Dataset records:
○ ○ ○

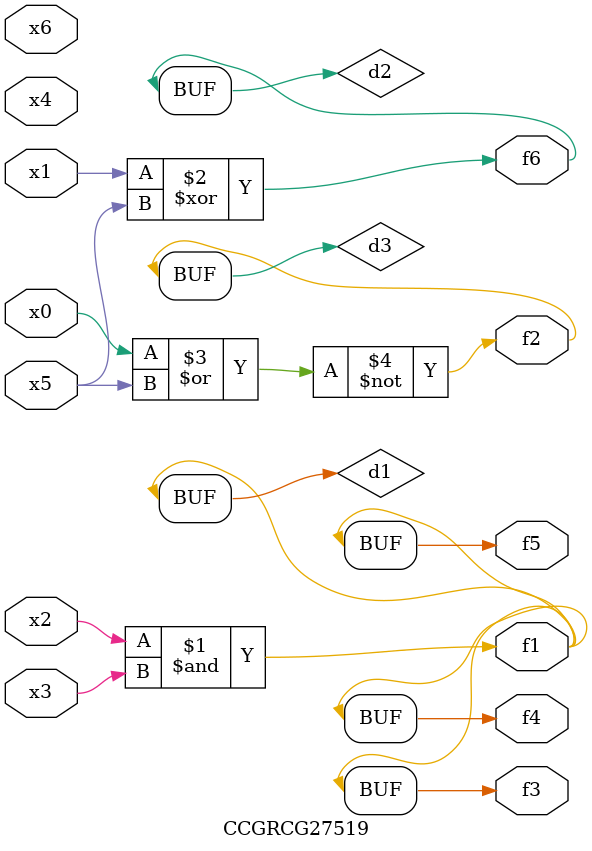
<source format=v>
module CCGRCG27519(
	input x0, x1, x2, x3, x4, x5, x6,
	output f1, f2, f3, f4, f5, f6
);

	wire d1, d2, d3;

	and (d1, x2, x3);
	xor (d2, x1, x5);
	nor (d3, x0, x5);
	assign f1 = d1;
	assign f2 = d3;
	assign f3 = d1;
	assign f4 = d1;
	assign f5 = d1;
	assign f6 = d2;
endmodule

</source>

○ ○ ○

■ WHAT THIS TASK INVOLVES: Print only the lines running from the one with "wire d1, d2, d3;" to the final line of the data above, each exactly as it appears.

■ SOLUTION:
	wire d1, d2, d3;

	and (d1, x2, x3);
	xor (d2, x1, x5);
	nor (d3, x0, x5);
	assign f1 = d1;
	assign f2 = d3;
	assign f3 = d1;
	assign f4 = d1;
	assign f5 = d1;
	assign f6 = d2;
endmodule

</source>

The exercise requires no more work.